Una primera y seria preocupación se
relaciona con el hecho de que ‑debido a los cambios profundos y radicales
acontecidos en el seno de su por otra parte rica tradición cultural y
religiosa, sin minusvalorar por ello lo que la presencia de las distintas
Iglesias y comunidades cristianas han hecho y siguen haciendo en sus
territorios correspondientes‑ Europa
va volviéndose cada vez más un lugar
necesitado de una nueva evangelización y de un nuevo esfuerzo misionero.
En algunos casos se trata de anunciar el Evangelio de Cristo a quien aún no lo
conoce; en otros, de recomponer el tejido cristiano de las mismas comunidades
cristianas. En los países del Este, al tener que hacer frente a las
consecuencias negativas legadas por el ateísmo comunista, se impone una especie
de «primera evangelización», pues muchos, aún viviendo en territorios atravesados
por el anuncio y el testimonio incluso heroico del Evangelio, viven sin conocer
de hecho al Señor Jesús.
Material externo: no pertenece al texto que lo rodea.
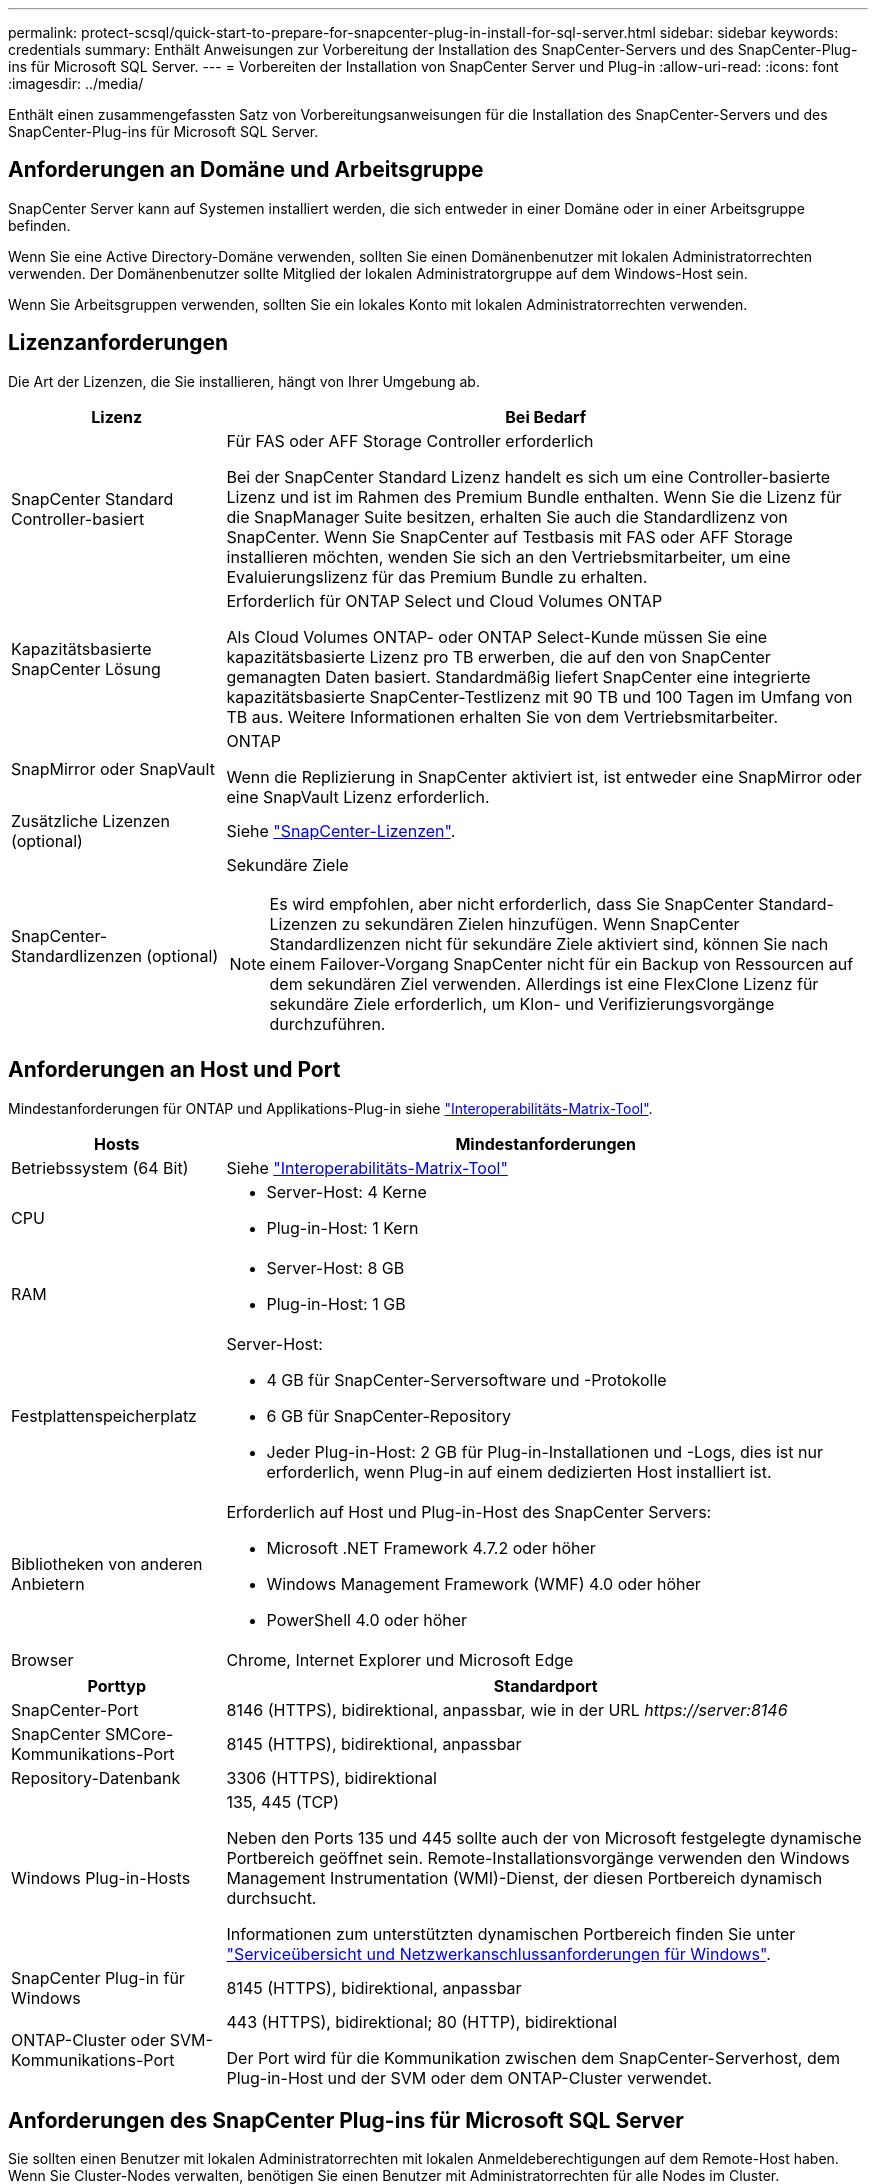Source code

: ---
permalink: protect-scsql/quick-start-to-prepare-for-snapcenter-plug-in-install-for-sql-server.html 
sidebar: sidebar 
keywords: credentials 
summary: Enthält Anweisungen zur Vorbereitung der Installation des SnapCenter-Servers und des SnapCenter-Plug-ins für Microsoft SQL Server. 
---
= Vorbereiten der Installation von SnapCenter Server und Plug-in
:allow-uri-read: 
:icons: font
:imagesdir: ../media/


[role="lead"]
Enthält einen zusammengefassten Satz von Vorbereitungsanweisungen für die Installation des SnapCenter-Servers und des SnapCenter-Plug-ins für Microsoft SQL Server.



== Anforderungen an Domäne und Arbeitsgruppe

SnapCenter Server kann auf Systemen installiert werden, die sich entweder in einer Domäne oder in einer Arbeitsgruppe befinden.

Wenn Sie eine Active Directory-Domäne verwenden, sollten Sie einen Domänenbenutzer mit lokalen Administratorrechten verwenden. Der Domänenbenutzer sollte Mitglied der lokalen Administratorgruppe auf dem Windows-Host sein.

Wenn Sie Arbeitsgruppen verwenden, sollten Sie ein lokales Konto mit lokalen Administratorrechten verwenden.



== Lizenzanforderungen

Die Art der Lizenzen, die Sie installieren, hängt von Ihrer Umgebung ab.

[cols="1,3"]
|===
| Lizenz | Bei Bedarf 


 a| 
SnapCenter Standard Controller-basiert
 a| 
Für FAS oder AFF Storage Controller erforderlich

Bei der SnapCenter Standard Lizenz handelt es sich um eine Controller-basierte Lizenz und ist im Rahmen des Premium Bundle enthalten. Wenn Sie die Lizenz für die SnapManager Suite besitzen, erhalten Sie auch die Standardlizenz von SnapCenter. Wenn Sie SnapCenter auf Testbasis mit FAS oder AFF Storage installieren möchten, wenden Sie sich an den Vertriebsmitarbeiter, um eine Evaluierungslizenz für das Premium Bundle zu erhalten.



 a| 
Kapazitätsbasierte SnapCenter Lösung
 a| 
Erforderlich für ONTAP Select und Cloud Volumes ONTAP

Als Cloud Volumes ONTAP- oder ONTAP Select-Kunde müssen Sie eine kapazitätsbasierte Lizenz pro TB erwerben, die auf den von SnapCenter gemanagten Daten basiert. Standardmäßig liefert SnapCenter eine integrierte kapazitätsbasierte SnapCenter-Testlizenz mit 90 TB und 100 Tagen im Umfang von TB aus. Weitere Informationen erhalten Sie von dem Vertriebsmitarbeiter.



 a| 
SnapMirror oder SnapVault
 a| 
ONTAP

Wenn die Replizierung in SnapCenter aktiviert ist, ist entweder eine SnapMirror oder eine SnapVault Lizenz erforderlich.



 a| 
Zusätzliche Lizenzen (optional)
 a| 
Siehe link:../install/concept_snapcenter_licenses.html["SnapCenter-Lizenzen"^].



 a| 
SnapCenter-Standardlizenzen (optional)
 a| 
Sekundäre Ziele


NOTE: Es wird empfohlen, aber nicht erforderlich, dass Sie SnapCenter Standard-Lizenzen zu sekundären Zielen hinzufügen. Wenn SnapCenter Standardlizenzen nicht für sekundäre Ziele aktiviert sind, können Sie nach einem Failover-Vorgang SnapCenter nicht für ein Backup von Ressourcen auf dem sekundären Ziel verwenden. Allerdings ist eine FlexClone Lizenz für sekundäre Ziele erforderlich, um Klon- und Verifizierungsvorgänge durchzuführen.

|===


== Anforderungen an Host und Port

Mindestanforderungen für ONTAP und Applikations-Plug-in siehe https://imt.netapp.com/matrix/imt.jsp?components=117008;&solution=1259&isHWU&src=IMT["Interoperabilitäts-Matrix-Tool"^].

[cols="1,3"]
|===
| Hosts | Mindestanforderungen 


 a| 
Betriebssystem (64 Bit)
 a| 
Siehe https://imt.netapp.com/matrix/imt.jsp?components=117008;&solution=1259&isHWU&src=IMT["Interoperabilitäts-Matrix-Tool"^]



 a| 
CPU
 a| 
* Server-Host: 4 Kerne
* Plug-in-Host: 1 Kern




 a| 
RAM
 a| 
* Server-Host: 8 GB
* Plug-in-Host: 1 GB




 a| 
Festplattenspeicherplatz
 a| 
Server-Host:

* 4 GB für SnapCenter-Serversoftware und -Protokolle
* 6 GB für SnapCenter-Repository
* Jeder Plug-in-Host: 2 GB für Plug-in-Installationen und -Logs, dies ist nur erforderlich, wenn Plug-in auf einem dedizierten Host installiert ist.




 a| 
Bibliotheken von anderen Anbietern
 a| 
Erforderlich auf Host und Plug-in-Host des SnapCenter Servers:

* Microsoft .NET Framework 4.7.2 oder höher
* Windows Management Framework (WMF) 4.0 oder höher
* PowerShell 4.0 oder höher




 a| 
Browser
 a| 
Chrome, Internet Explorer und Microsoft Edge

|===
[cols="1,3"]
|===
| Porttyp | Standardport 


 a| 
SnapCenter-Port
 a| 
8146 (HTTPS), bidirektional, anpassbar, wie in der URL _\https://server:8146_



 a| 
SnapCenter SMCore-Kommunikations-Port
 a| 
8145 (HTTPS), bidirektional, anpassbar



 a| 
Repository-Datenbank
 a| 
3306 (HTTPS), bidirektional



 a| 
Windows Plug-in-Hosts
 a| 
135, 445 (TCP)

Neben den Ports 135 und 445 sollte auch der von Microsoft festgelegte dynamische Portbereich geöffnet sein. Remote-Installationsvorgänge verwenden den Windows Management Instrumentation (WMI)-Dienst, der diesen Portbereich dynamisch durchsucht.

Informationen zum unterstützten dynamischen Portbereich finden Sie unter https://docs.microsoft.com/en-US/troubleshoot/windows-server/networking/service-overview-and-network-port-requirements["Serviceübersicht und Netzwerkanschlussanforderungen für Windows"^].



 a| 
SnapCenter Plug-in für Windows
 a| 
8145 (HTTPS), bidirektional, anpassbar



 a| 
ONTAP-Cluster oder SVM-Kommunikations-Port
 a| 
443 (HTTPS), bidirektional; 80 (HTTP), bidirektional

Der Port wird für die Kommunikation zwischen dem SnapCenter-Serverhost, dem Plug-in-Host und der SVM oder dem ONTAP-Cluster verwendet.

|===


== Anforderungen des SnapCenter Plug-ins für Microsoft SQL Server

Sie sollten einen Benutzer mit lokalen Administratorrechten mit lokalen Anmeldeberechtigungen auf dem Remote-Host haben. Wenn Sie Cluster-Nodes verwalten, benötigen Sie einen Benutzer mit Administratorrechten für alle Nodes im Cluster.

Sie sollten einen Benutzer mit sysadmin-Berechtigungen auf dem SQL Server haben. Das Plug-in verwendet Microsoft VDI Framework, für das ein Sysadmin-Zugriff erforderlich ist.

Wenn Sie SnapManager für Microsoft SQL Server verwenden und Daten aus SnapManager für Microsoft SQL Server in SnapCenter importieren möchten, finden Sie weitere Informationen unter link:../protect-scsql/concept_import_archived_backups_from_snapmanager_for_sql_to_snapcenter.html["Importieren Sie archivierte Backups"^]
En los del Oeste, caracterizados por rápidos avances
y por los retos de la secularización, mundialización y urbanización, urge la
exigencia de dar vida a una «evangelización nueva», capaz de producir una nueva
inculturación del Evangelio. En uno y otro caso, tanto en cada Iglesia como
entre las distintas Iglesias y comunidades cristianas mediante una
colaboración ecuménica tan intensa como respetuosa, crece la exigencia de unir
las fuerzas de que se dispone y concentrar los esfuerzos en algunas
prioridades, aprovechando las estructuras operativas y educativas ya
existentes, renovadas o nuevas, y empleando los medios de comunicación social
para crear una opinión pública correcta. En ello se vislumbra cada vez más la
importancia de una relación de diálogo y colaboración cada vez mayores entre
los obispos y los institutos de vida consagrada, relación que por otra parte ya
va mejorando.
En la situación religiosa y moral
de la Europa de hoy, surge otra preocupación fundamental, sobre la cual sería
oportuno que el Sínodo reflexionara con atención. Se da especialmente en
Occidente y está ligada a la desaparición de la posibilidad de una pastoral
basada en un «estado difuso de cristiandad compartida», con la consiguiente
necesidad de fomentar el paso a una
fe más personal y adulta mediante una pastoral que tenga en cuenta tanto el evidente grado de
inestabilidad, incertidumbre y diferenciación de la
adscripción eclesial de muchos bautizados, como la disminución de los
sacerdotes. En esta situación hay quien señala el riesgo de seguir planteando
una pastoral que, pese a no poder
tener ya las características de una situación de cristiandad dominante, no es
psicológicamente capaz de
aceptar una disminución del aprecio o del reconocimiento social, y trata de
salvar las estructuras y la influencia de la Iglesia a cualquier precio, hasta
llegar a formas de transacción que permitan a varias personas vivir una cierta
forma genérica de pertenencia eclesial, y ello con el descontado detrimento
de opciones más determinadas y radicales. La situación en las Iglesias de
la Europa orienta¡ parece en cambio distinta, ya que, debido a la
difícil historia que han conocido en los últimos decenios, están más acostumbradas
a no gozar de la estima de la sociedad, y por tanto a fomentar una seria
concentración en los valores más importantes de la fe.
Tampoco falta quien subraye además, entre los factores
de preocupación, la relación con los medios de comunicación, bien porque se comprueba que a menudo
la Iglesia aún no sabe utilizar correctamente dichos medios, bien porque éstos
transmiten una imagen frecuentemente peyorativa de la religión y en especial
de la Iglesia, llegándose en algunos casos a formas declaradas de hostilidad.